WORK REQUIRED:
Could you repeat the entries from the one with "Segment: trachea. Return" through the last, swapping "list" for "array" and keeping everything else the same? Leave the pictures out.
※
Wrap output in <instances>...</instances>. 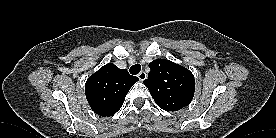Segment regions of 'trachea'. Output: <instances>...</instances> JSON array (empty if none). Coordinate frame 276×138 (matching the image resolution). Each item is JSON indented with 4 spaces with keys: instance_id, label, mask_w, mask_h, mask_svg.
Instances as JSON below:
<instances>
[{
    "instance_id": "obj_1",
    "label": "trachea",
    "mask_w": 276,
    "mask_h": 138,
    "mask_svg": "<svg viewBox=\"0 0 276 138\" xmlns=\"http://www.w3.org/2000/svg\"><path fill=\"white\" fill-rule=\"evenodd\" d=\"M140 70H141L140 64H135L130 67V73L132 75H137L140 72Z\"/></svg>"
}]
</instances>
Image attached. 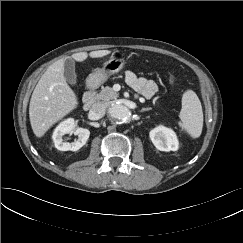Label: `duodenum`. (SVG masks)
Wrapping results in <instances>:
<instances>
[{"instance_id": "1", "label": "duodenum", "mask_w": 243, "mask_h": 243, "mask_svg": "<svg viewBox=\"0 0 243 243\" xmlns=\"http://www.w3.org/2000/svg\"><path fill=\"white\" fill-rule=\"evenodd\" d=\"M96 102V89L89 87L83 96V109L89 110Z\"/></svg>"}]
</instances>
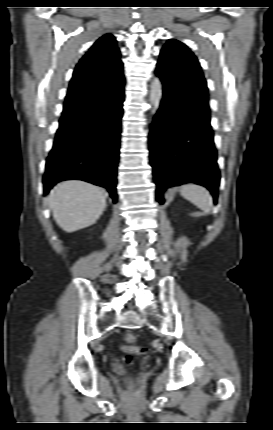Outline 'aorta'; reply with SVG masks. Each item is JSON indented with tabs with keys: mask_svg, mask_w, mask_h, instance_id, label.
Instances as JSON below:
<instances>
[{
	"mask_svg": "<svg viewBox=\"0 0 273 430\" xmlns=\"http://www.w3.org/2000/svg\"><path fill=\"white\" fill-rule=\"evenodd\" d=\"M162 98V84L161 81L155 77L151 83L149 101L152 105L151 113L154 114L160 104Z\"/></svg>",
	"mask_w": 273,
	"mask_h": 430,
	"instance_id": "aorta-1",
	"label": "aorta"
}]
</instances>
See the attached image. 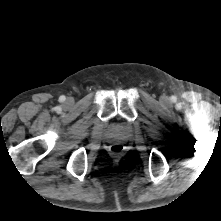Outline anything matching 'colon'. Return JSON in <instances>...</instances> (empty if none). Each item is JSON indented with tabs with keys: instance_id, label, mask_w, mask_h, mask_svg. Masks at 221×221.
<instances>
[{
	"instance_id": "obj_1",
	"label": "colon",
	"mask_w": 221,
	"mask_h": 221,
	"mask_svg": "<svg viewBox=\"0 0 221 221\" xmlns=\"http://www.w3.org/2000/svg\"><path fill=\"white\" fill-rule=\"evenodd\" d=\"M124 150V147L122 144H119V143H116V144H113L111 147H110V151L113 153V154H120L122 153Z\"/></svg>"
}]
</instances>
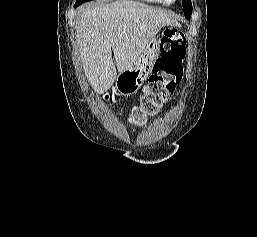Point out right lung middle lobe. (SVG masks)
Masks as SVG:
<instances>
[{
  "mask_svg": "<svg viewBox=\"0 0 257 237\" xmlns=\"http://www.w3.org/2000/svg\"><path fill=\"white\" fill-rule=\"evenodd\" d=\"M90 0H76L75 7L79 6L82 3L88 2Z\"/></svg>",
  "mask_w": 257,
  "mask_h": 237,
  "instance_id": "right-lung-middle-lobe-1",
  "label": "right lung middle lobe"
}]
</instances>
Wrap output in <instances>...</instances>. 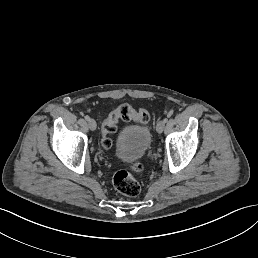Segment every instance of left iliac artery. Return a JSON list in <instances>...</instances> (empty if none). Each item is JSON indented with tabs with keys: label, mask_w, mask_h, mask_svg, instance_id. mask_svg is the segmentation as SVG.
Segmentation results:
<instances>
[{
	"label": "left iliac artery",
	"mask_w": 258,
	"mask_h": 258,
	"mask_svg": "<svg viewBox=\"0 0 258 258\" xmlns=\"http://www.w3.org/2000/svg\"><path fill=\"white\" fill-rule=\"evenodd\" d=\"M163 122L167 123L168 122V118H164Z\"/></svg>",
	"instance_id": "obj_1"
}]
</instances>
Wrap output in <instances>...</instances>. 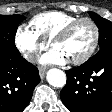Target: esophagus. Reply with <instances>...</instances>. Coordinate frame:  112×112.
<instances>
[{
  "mask_svg": "<svg viewBox=\"0 0 112 112\" xmlns=\"http://www.w3.org/2000/svg\"><path fill=\"white\" fill-rule=\"evenodd\" d=\"M46 69L45 68H40L39 69V75L40 78L43 79L45 77Z\"/></svg>",
  "mask_w": 112,
  "mask_h": 112,
  "instance_id": "esophagus-1",
  "label": "esophagus"
}]
</instances>
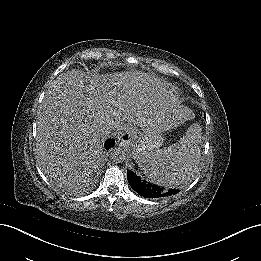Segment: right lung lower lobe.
I'll return each mask as SVG.
<instances>
[{"instance_id": "98d812e1", "label": "right lung lower lobe", "mask_w": 261, "mask_h": 261, "mask_svg": "<svg viewBox=\"0 0 261 261\" xmlns=\"http://www.w3.org/2000/svg\"><path fill=\"white\" fill-rule=\"evenodd\" d=\"M114 145H115V140L114 139H109V140H107V142L105 144V148H106V150H108L111 147H113Z\"/></svg>"}]
</instances>
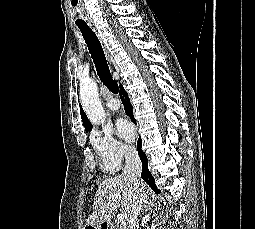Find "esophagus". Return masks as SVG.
Segmentation results:
<instances>
[{
  "label": "esophagus",
  "instance_id": "esophagus-1",
  "mask_svg": "<svg viewBox=\"0 0 255 229\" xmlns=\"http://www.w3.org/2000/svg\"><path fill=\"white\" fill-rule=\"evenodd\" d=\"M88 24H89V26L91 27V29H92V30L96 33V35L98 36V38H99V40H100V42H101V44H102V47H103L104 53H105V55H106V58H107V60L111 63V61H112L111 55H110V53H109L107 47L103 44L102 39H101V37H100V35H99L98 31H97L96 26L94 25L93 22H88Z\"/></svg>",
  "mask_w": 255,
  "mask_h": 229
}]
</instances>
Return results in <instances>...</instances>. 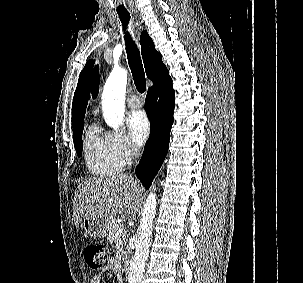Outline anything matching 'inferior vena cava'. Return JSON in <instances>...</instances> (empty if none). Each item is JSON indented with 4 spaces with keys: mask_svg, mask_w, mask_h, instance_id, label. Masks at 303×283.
Returning <instances> with one entry per match:
<instances>
[{
    "mask_svg": "<svg viewBox=\"0 0 303 283\" xmlns=\"http://www.w3.org/2000/svg\"><path fill=\"white\" fill-rule=\"evenodd\" d=\"M132 154L135 157V163L137 165L138 164V159L141 156L140 149L138 147H136V146H132Z\"/></svg>",
    "mask_w": 303,
    "mask_h": 283,
    "instance_id": "inferior-vena-cava-1",
    "label": "inferior vena cava"
}]
</instances>
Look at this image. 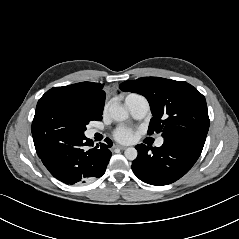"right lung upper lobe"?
<instances>
[{"label": "right lung upper lobe", "mask_w": 239, "mask_h": 239, "mask_svg": "<svg viewBox=\"0 0 239 239\" xmlns=\"http://www.w3.org/2000/svg\"><path fill=\"white\" fill-rule=\"evenodd\" d=\"M104 84L81 82L63 87H53L46 93H64L89 102L96 110L103 111L105 92Z\"/></svg>", "instance_id": "obj_1"}]
</instances>
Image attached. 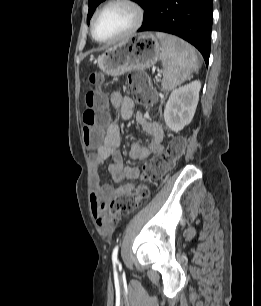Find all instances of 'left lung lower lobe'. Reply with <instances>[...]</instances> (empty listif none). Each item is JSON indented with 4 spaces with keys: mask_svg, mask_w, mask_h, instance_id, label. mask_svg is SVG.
Returning a JSON list of instances; mask_svg holds the SVG:
<instances>
[{
    "mask_svg": "<svg viewBox=\"0 0 261 306\" xmlns=\"http://www.w3.org/2000/svg\"><path fill=\"white\" fill-rule=\"evenodd\" d=\"M213 19L212 0H149L138 32L160 31L194 45L208 64Z\"/></svg>",
    "mask_w": 261,
    "mask_h": 306,
    "instance_id": "0a47b994",
    "label": "left lung lower lobe"
}]
</instances>
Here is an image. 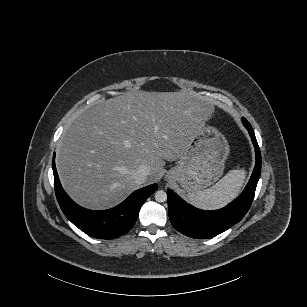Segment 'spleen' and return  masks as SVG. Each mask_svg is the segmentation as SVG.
<instances>
[{
  "mask_svg": "<svg viewBox=\"0 0 307 307\" xmlns=\"http://www.w3.org/2000/svg\"><path fill=\"white\" fill-rule=\"evenodd\" d=\"M246 178L244 169L230 170L219 182L212 187L191 192L187 199L194 206L202 209H218L236 198L241 191Z\"/></svg>",
  "mask_w": 307,
  "mask_h": 307,
  "instance_id": "1",
  "label": "spleen"
}]
</instances>
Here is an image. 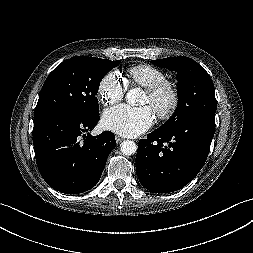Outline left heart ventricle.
Returning <instances> with one entry per match:
<instances>
[{"mask_svg": "<svg viewBox=\"0 0 253 253\" xmlns=\"http://www.w3.org/2000/svg\"><path fill=\"white\" fill-rule=\"evenodd\" d=\"M143 104L151 106V99H150V97L147 93H145V96H144V99H143Z\"/></svg>", "mask_w": 253, "mask_h": 253, "instance_id": "b2bd125f", "label": "left heart ventricle"}]
</instances>
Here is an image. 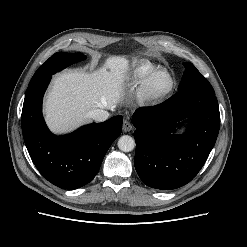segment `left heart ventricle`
I'll return each instance as SVG.
<instances>
[{
	"instance_id": "obj_1",
	"label": "left heart ventricle",
	"mask_w": 247,
	"mask_h": 247,
	"mask_svg": "<svg viewBox=\"0 0 247 247\" xmlns=\"http://www.w3.org/2000/svg\"><path fill=\"white\" fill-rule=\"evenodd\" d=\"M169 86V78L163 73H157L149 81L148 92L152 96H159L166 92Z\"/></svg>"
}]
</instances>
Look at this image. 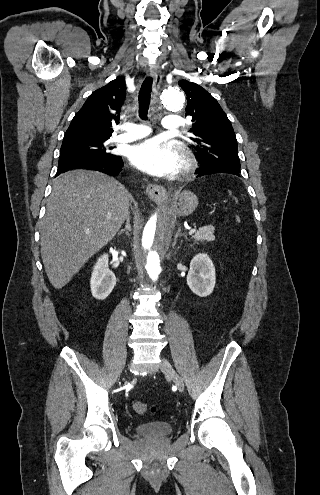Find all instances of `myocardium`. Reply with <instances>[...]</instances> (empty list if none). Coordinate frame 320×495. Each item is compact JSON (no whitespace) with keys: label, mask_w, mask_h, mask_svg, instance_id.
Instances as JSON below:
<instances>
[{"label":"myocardium","mask_w":320,"mask_h":495,"mask_svg":"<svg viewBox=\"0 0 320 495\" xmlns=\"http://www.w3.org/2000/svg\"><path fill=\"white\" fill-rule=\"evenodd\" d=\"M177 153L179 155V173L180 174H187L189 173L193 168H194V160L190 153L182 146L177 147Z\"/></svg>","instance_id":"obj_1"}]
</instances>
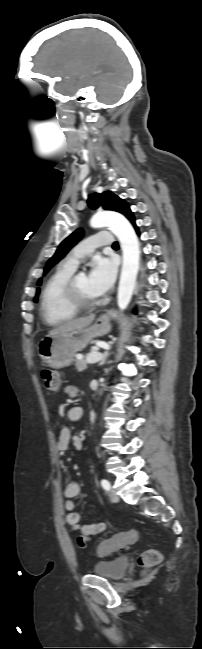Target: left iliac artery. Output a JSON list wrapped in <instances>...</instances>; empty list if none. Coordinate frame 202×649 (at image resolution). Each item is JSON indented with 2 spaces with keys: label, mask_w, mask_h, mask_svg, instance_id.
<instances>
[{
  "label": "left iliac artery",
  "mask_w": 202,
  "mask_h": 649,
  "mask_svg": "<svg viewBox=\"0 0 202 649\" xmlns=\"http://www.w3.org/2000/svg\"><path fill=\"white\" fill-rule=\"evenodd\" d=\"M101 486H102L103 489H105L106 491L110 490V483H109V481H107L106 479H102V480H101Z\"/></svg>",
  "instance_id": "1"
}]
</instances>
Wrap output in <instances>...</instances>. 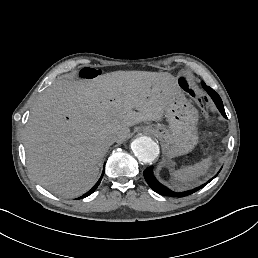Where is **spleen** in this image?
<instances>
[{
    "mask_svg": "<svg viewBox=\"0 0 258 258\" xmlns=\"http://www.w3.org/2000/svg\"><path fill=\"white\" fill-rule=\"evenodd\" d=\"M211 164V158L203 159L201 162L194 164L193 166H188L185 168H182L180 170H176L172 173V176L174 177V180L182 182L184 184H189L190 182H193L198 177L204 175L209 166ZM174 186L177 188V190H183V187H179L174 184Z\"/></svg>",
    "mask_w": 258,
    "mask_h": 258,
    "instance_id": "spleen-1",
    "label": "spleen"
}]
</instances>
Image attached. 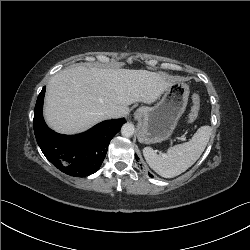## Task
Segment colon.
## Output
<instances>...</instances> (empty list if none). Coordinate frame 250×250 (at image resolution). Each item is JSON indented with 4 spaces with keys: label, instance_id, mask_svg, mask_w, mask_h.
<instances>
[{
    "label": "colon",
    "instance_id": "colon-1",
    "mask_svg": "<svg viewBox=\"0 0 250 250\" xmlns=\"http://www.w3.org/2000/svg\"><path fill=\"white\" fill-rule=\"evenodd\" d=\"M199 109H200V97L197 93H195L192 96V108L188 119L189 122H193L197 118Z\"/></svg>",
    "mask_w": 250,
    "mask_h": 250
}]
</instances>
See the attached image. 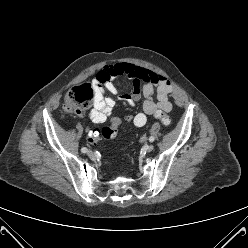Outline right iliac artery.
Segmentation results:
<instances>
[{
  "mask_svg": "<svg viewBox=\"0 0 248 248\" xmlns=\"http://www.w3.org/2000/svg\"><path fill=\"white\" fill-rule=\"evenodd\" d=\"M81 152H82V153H86V152H87V148H86V147H83V148L81 149Z\"/></svg>",
  "mask_w": 248,
  "mask_h": 248,
  "instance_id": "right-iliac-artery-1",
  "label": "right iliac artery"
}]
</instances>
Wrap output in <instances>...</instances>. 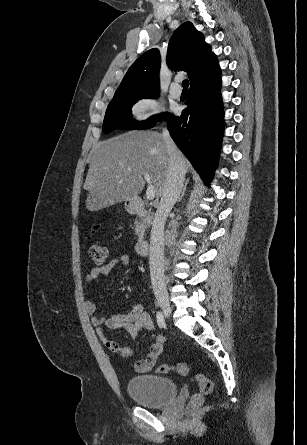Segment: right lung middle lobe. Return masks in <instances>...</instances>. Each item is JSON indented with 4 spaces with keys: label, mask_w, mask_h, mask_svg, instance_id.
<instances>
[{
    "label": "right lung middle lobe",
    "mask_w": 307,
    "mask_h": 445,
    "mask_svg": "<svg viewBox=\"0 0 307 445\" xmlns=\"http://www.w3.org/2000/svg\"><path fill=\"white\" fill-rule=\"evenodd\" d=\"M158 94L159 93L112 100L106 110L103 132L110 133L118 128L131 130L148 129L153 127L157 120L168 117L170 113L166 112L161 116L156 115L142 122L135 121L131 118V108L139 99L157 98Z\"/></svg>",
    "instance_id": "1"
}]
</instances>
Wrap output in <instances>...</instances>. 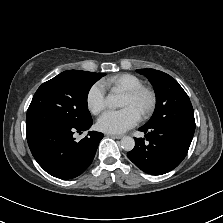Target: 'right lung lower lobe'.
Returning <instances> with one entry per match:
<instances>
[{
	"instance_id": "right-lung-lower-lobe-1",
	"label": "right lung lower lobe",
	"mask_w": 223,
	"mask_h": 223,
	"mask_svg": "<svg viewBox=\"0 0 223 223\" xmlns=\"http://www.w3.org/2000/svg\"><path fill=\"white\" fill-rule=\"evenodd\" d=\"M93 121L82 125H56L27 132L31 153L50 175L60 179L75 178L91 164L103 134L88 132V137L75 142L74 132L88 130Z\"/></svg>"
}]
</instances>
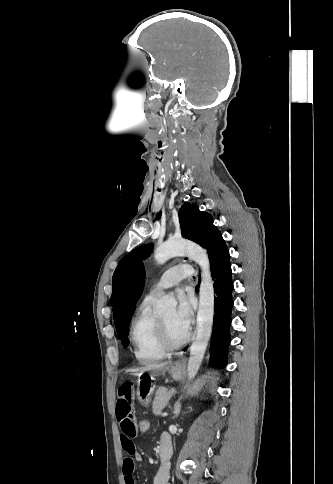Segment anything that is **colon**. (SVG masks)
<instances>
[{"mask_svg": "<svg viewBox=\"0 0 333 484\" xmlns=\"http://www.w3.org/2000/svg\"><path fill=\"white\" fill-rule=\"evenodd\" d=\"M151 421L147 418H140L138 421H137V430H138V434L140 435H144L146 433H148L151 429Z\"/></svg>", "mask_w": 333, "mask_h": 484, "instance_id": "obj_1", "label": "colon"}]
</instances>
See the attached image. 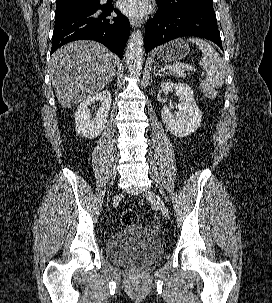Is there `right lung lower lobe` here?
Listing matches in <instances>:
<instances>
[{"label":"right lung lower lobe","instance_id":"right-lung-lower-lobe-1","mask_svg":"<svg viewBox=\"0 0 272 303\" xmlns=\"http://www.w3.org/2000/svg\"><path fill=\"white\" fill-rule=\"evenodd\" d=\"M113 11L117 17L108 19ZM129 35V20L113 7L72 12L55 17L51 53L70 41L90 39L104 44L122 59Z\"/></svg>","mask_w":272,"mask_h":303}]
</instances>
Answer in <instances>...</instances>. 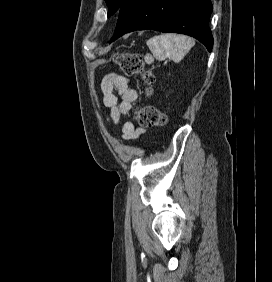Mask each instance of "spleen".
I'll return each instance as SVG.
<instances>
[{
	"mask_svg": "<svg viewBox=\"0 0 272 282\" xmlns=\"http://www.w3.org/2000/svg\"><path fill=\"white\" fill-rule=\"evenodd\" d=\"M194 44L192 38L175 34H161L147 41V46L156 59L169 58L175 62L182 60Z\"/></svg>",
	"mask_w": 272,
	"mask_h": 282,
	"instance_id": "spleen-1",
	"label": "spleen"
}]
</instances>
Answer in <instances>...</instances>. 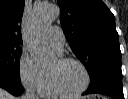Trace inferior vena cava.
Instances as JSON below:
<instances>
[{
  "instance_id": "1",
  "label": "inferior vena cava",
  "mask_w": 128,
  "mask_h": 99,
  "mask_svg": "<svg viewBox=\"0 0 128 99\" xmlns=\"http://www.w3.org/2000/svg\"><path fill=\"white\" fill-rule=\"evenodd\" d=\"M24 99H38L33 89L26 91Z\"/></svg>"
}]
</instances>
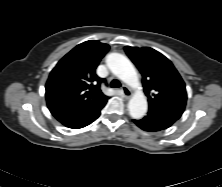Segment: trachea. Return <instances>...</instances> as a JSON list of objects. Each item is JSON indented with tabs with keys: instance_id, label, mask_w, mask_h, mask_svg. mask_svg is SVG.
<instances>
[{
	"instance_id": "3493384b",
	"label": "trachea",
	"mask_w": 222,
	"mask_h": 187,
	"mask_svg": "<svg viewBox=\"0 0 222 187\" xmlns=\"http://www.w3.org/2000/svg\"><path fill=\"white\" fill-rule=\"evenodd\" d=\"M120 86H121V83L116 79L112 80L110 83L111 88H119Z\"/></svg>"
}]
</instances>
※
ANSWER FOR THIS EXERCISE:
Segment: trachea. Return <instances>...</instances> as a JSON array of objects. Each item is JSON indented with tabs with keys: instance_id, label, mask_w, mask_h, mask_svg. mask_svg is SVG.
<instances>
[{
	"instance_id": "3493384b",
	"label": "trachea",
	"mask_w": 222,
	"mask_h": 187,
	"mask_svg": "<svg viewBox=\"0 0 222 187\" xmlns=\"http://www.w3.org/2000/svg\"><path fill=\"white\" fill-rule=\"evenodd\" d=\"M120 86H121V83L116 79L112 80L110 83L111 88H119Z\"/></svg>"
}]
</instances>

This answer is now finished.